18. A mobile obstacle avoidance device for a robot, the device comprising:

the response construction module is used for responding to the obstacle avoidance parameters and the planned path, constructing a constraint space and screening a plurality of radar points;

the clustering expansion module is used for determining the road blocking barriers after carrying out clustering expansion on the radar points and sequencing the road blocking barriers according to the barrier indexes of the road blocking barriers on the planned path;

the obstacle avoidance starting and stopping point selection module is used for executing obstacle merging operation if a non-obstacle exists before the first obstacle, and determining an obstacle avoidance starting point and an obstacle avoidance ending point on the planned path by combining the constraint space;

The passing point selection module is used for determining a plurality of passing points for obstacle avoidance according to the obstacle avoidance parameters and the obstacle vertexes on the first obstacle for road avoidance;

and the path updating module is used for updating the planning path by adopting the obstacle avoidance starting point, the single obstacle avoidance passing point or the two obstacle avoidance passing points and the obstacle avoidance ending point, and moving the robot according to the new planning path.

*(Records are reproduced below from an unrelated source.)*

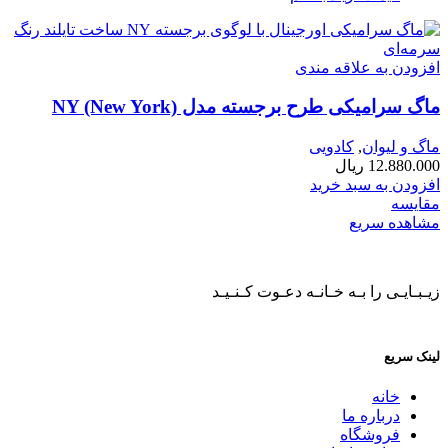
افزودن به علاقه مندی
ماگ سرامیکی طرح برجسته مدل NY (New York)
ماگ و لیوان
,
کادویی
12.880.000
ریال
افزودن به سبد خرید
مقایسه
مشاهده سریع
زیـبـایـی را بـه خـانـه دعـوت کـنـیـد
لینک سریع
خانه
درباره ما
فروشگاه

19. An electronic device comprising a memory and a processor, the memory having stored therein a computer program which, when executed by the processor, causes the processor to perform the steps of moving the robot of any of claims 1-17.

20. A computer readable storage medium, on which a computer program is stored, characterized in that the computer program, when executed, implements a method for mobile obstacle avoidance of a robot according to any one of claims 1-17.